What is Fistulectomy?
Fistulectomy is the process of surgical removal of a fistula, it is also called syringectomy.
What is a Fistula?
A fistula is the name given to an abnormal connection between two organs or blood vessels which are not commonly connected. Fistulas can develop in a wide variety of positions all over the body. For demonstration, a fistula can evolve between the stomach and duodenum, or between the rectum and the exterior of the skin. Fistulas can evolve for a variety of causes, depending on the location of the fistula. Rectal and anal fistulas, for example, are most routinely initiated by bowel diseases such as ulcerative colitis and Crohn’s disease. Fistulas may evolve as a difficulty of certain types of surgery, or as a result of traumatic personal injury.
How is a fistulectomy performed?
If your child has a perirectal fistula, a fistulectomy may be recommended to lastingly eliminate the treatment of fistula. Throughout this Procedure the fistula is removed through a small incision into the edge of the anus with the abscess. This is an operation that is finished as an outpatient and takes less than one hour. After the procedure, your kid can go home as shortly as he or she is aroused and adept to drink fluids. The incision that is made during the fistulectomy is left open and not shut with stitches. This open wound will mend and close by itself in one to two weeks. While the area is healing, no infection will happen in the wound, even though your child has bowel movements. You can help hold the locality clean by giving your child a moderately hot bathing tub after every bowel action. An antibiotic is not needed at this time. In most appendectomy operations, there is very little blood loss. Your kid will obtain blood only in the rare case of a farthest emergency. If you desire to supply a directed donation of blood, communicate the hospital, 1-2 weeks in advance of the Treatment Procedure.
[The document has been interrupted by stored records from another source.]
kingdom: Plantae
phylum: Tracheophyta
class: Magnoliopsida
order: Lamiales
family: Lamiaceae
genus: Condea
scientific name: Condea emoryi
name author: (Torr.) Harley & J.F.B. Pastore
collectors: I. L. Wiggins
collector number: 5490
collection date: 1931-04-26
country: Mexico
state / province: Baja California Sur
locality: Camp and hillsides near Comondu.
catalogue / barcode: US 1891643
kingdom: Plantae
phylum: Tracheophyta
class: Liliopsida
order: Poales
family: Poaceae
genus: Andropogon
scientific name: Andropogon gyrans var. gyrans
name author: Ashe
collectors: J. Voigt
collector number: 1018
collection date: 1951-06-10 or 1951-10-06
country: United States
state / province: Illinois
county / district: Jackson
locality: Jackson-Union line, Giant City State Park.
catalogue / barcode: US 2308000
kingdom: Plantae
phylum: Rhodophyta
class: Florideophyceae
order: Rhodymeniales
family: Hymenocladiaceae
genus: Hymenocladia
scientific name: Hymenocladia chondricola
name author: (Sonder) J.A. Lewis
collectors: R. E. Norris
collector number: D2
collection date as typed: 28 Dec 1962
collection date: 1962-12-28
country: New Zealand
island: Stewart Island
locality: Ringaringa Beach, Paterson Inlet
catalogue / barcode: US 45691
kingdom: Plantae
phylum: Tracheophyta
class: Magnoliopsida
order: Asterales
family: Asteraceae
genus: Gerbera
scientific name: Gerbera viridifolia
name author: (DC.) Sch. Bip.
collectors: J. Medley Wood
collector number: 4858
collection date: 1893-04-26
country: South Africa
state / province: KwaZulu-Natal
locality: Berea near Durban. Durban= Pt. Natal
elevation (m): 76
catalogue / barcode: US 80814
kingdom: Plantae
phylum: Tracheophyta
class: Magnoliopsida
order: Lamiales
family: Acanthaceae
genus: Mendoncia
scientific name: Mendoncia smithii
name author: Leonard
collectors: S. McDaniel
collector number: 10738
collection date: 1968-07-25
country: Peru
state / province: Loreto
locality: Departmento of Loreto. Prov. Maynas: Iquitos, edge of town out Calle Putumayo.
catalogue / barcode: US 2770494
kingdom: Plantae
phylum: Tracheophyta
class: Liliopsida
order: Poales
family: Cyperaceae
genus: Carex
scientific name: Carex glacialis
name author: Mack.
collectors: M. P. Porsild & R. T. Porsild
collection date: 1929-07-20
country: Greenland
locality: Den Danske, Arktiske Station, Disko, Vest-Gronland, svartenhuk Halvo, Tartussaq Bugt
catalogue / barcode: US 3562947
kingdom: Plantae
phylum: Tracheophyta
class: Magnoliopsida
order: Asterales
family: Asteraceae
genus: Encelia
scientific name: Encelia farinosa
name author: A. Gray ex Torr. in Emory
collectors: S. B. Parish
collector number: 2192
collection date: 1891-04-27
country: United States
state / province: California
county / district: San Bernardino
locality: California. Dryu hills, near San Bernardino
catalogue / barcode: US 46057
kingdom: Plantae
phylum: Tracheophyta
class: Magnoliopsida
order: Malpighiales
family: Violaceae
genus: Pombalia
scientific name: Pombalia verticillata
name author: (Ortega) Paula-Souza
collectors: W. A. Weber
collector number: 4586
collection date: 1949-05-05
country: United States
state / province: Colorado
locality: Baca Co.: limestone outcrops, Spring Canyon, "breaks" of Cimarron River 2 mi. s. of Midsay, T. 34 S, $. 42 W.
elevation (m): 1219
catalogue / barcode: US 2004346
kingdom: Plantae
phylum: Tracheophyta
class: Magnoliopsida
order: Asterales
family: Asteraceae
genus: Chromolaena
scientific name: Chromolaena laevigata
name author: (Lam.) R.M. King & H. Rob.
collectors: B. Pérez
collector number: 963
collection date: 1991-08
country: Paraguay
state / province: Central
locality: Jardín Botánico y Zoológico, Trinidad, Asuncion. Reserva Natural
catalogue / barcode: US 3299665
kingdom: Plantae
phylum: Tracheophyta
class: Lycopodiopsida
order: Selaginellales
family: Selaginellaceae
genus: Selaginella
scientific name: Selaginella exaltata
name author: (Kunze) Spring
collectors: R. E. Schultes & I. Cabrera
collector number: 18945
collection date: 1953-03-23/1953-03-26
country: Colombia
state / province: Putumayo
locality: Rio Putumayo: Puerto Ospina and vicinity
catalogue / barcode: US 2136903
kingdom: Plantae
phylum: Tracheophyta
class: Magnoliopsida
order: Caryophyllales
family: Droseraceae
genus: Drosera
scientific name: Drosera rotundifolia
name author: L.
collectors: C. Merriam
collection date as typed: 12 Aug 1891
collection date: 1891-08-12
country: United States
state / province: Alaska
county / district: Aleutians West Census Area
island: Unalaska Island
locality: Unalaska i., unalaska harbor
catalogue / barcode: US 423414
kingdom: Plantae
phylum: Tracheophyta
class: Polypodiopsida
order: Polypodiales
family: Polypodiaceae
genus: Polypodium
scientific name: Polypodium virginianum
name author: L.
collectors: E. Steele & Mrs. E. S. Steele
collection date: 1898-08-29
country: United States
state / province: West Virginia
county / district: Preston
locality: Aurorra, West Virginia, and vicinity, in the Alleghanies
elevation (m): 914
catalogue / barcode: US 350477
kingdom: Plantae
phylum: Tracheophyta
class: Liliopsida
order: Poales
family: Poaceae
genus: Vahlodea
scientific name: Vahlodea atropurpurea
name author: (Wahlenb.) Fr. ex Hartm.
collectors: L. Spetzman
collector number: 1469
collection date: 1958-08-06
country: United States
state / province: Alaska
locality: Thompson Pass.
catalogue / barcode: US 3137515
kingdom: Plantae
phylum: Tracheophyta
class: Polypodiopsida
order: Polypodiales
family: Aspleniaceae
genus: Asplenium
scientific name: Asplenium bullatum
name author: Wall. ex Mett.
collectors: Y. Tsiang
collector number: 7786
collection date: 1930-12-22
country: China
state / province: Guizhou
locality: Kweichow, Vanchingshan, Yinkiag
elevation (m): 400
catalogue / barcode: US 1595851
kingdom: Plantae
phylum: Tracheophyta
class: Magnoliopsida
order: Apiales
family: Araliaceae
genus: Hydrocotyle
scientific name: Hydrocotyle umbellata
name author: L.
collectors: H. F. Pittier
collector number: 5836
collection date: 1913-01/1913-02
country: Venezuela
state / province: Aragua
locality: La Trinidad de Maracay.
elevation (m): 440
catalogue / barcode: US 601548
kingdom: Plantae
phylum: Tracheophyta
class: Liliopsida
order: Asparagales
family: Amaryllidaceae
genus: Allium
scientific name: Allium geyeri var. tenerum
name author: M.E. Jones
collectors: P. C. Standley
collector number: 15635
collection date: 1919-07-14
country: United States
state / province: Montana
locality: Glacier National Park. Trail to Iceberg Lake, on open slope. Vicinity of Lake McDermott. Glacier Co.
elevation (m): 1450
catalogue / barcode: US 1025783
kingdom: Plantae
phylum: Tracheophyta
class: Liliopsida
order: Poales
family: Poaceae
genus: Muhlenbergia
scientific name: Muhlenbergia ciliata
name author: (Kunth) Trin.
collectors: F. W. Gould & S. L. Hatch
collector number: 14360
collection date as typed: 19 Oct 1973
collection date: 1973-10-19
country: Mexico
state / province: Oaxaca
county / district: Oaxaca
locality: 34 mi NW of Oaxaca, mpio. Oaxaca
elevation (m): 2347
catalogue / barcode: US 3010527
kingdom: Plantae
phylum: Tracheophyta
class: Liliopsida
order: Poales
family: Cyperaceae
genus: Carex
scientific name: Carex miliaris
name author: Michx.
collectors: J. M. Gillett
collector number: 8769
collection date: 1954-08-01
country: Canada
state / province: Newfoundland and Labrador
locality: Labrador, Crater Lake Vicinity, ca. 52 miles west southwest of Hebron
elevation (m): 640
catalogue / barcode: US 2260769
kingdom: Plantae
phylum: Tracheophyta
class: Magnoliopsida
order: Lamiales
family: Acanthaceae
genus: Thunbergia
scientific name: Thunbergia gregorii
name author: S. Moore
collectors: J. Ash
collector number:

This method is finished in the hospital on an outpatient clinic utilizing a general anesthetic. The procedure is done to remove a perianal fistula that can form after somebody evolves a perianal abscess. The fistula may form 4-6 weeks or even a year after the initial abscess. Fifty per hundred of abscesses will develop a fistula. There are 3 significant components of a fistula to recognize prior to or at the beginning of the surgery. The external opening, which is generally conspicuous round the anal opening on the outside, the tract, which is the attachment between the external and the interior openings, and the interior opening, which is not habitually apparent until during the surgery. Sometimes a blue dye is injected into the external opening to allow identification of the interior opening at the time of surgery. The fistulectomy comprises of removing or open the 3 components. This is always done by splitting up the least amount of the sphincter muscle as likely but yet permitting a therapy of the fistula, thereby minimizing any leakage or drainage after surgery Procedure. The position of the interior opening will usually dictate how much of the sphincter muscle will be slashed or divided. The farther up inside the anal canal or rectum the interior opening is located, the more muscle will have to be incised or cut through, premier to more of a risk of leakage or drainage after the wound has mended. One time the fistula has been taken, the groove or wound is left open to granulate in. The granulation or healing method generally takes 4-6 weeks. The surgery Procedure takes approx. 45-60 minutes. Pain medication and antibiotics will be granted at release. There will be some post-op office visits required. Some fistulas can be very complicated and may need more than 1 surgery.
Homecare After Surgery
If the abscess is drained by the surgeon, we suggest that your care at home include moderately hot bathing tubs after each bowel action foe recovery. This will clean and soothe the area while it is healing. The physician may furthermore prescribe antibiotics for the patient after surgery treatment. Fistulectomy incisions are left open and not closed with stitches. This open wound will mend and close by itself in one to two weeks. While the locality is healing, no infection will happen in the wound, even though your child has bowel movements. You can help hold the locality clean by giving your child a moderately hot bathing tub after every bowel action. An antibiotic is not needed at this time.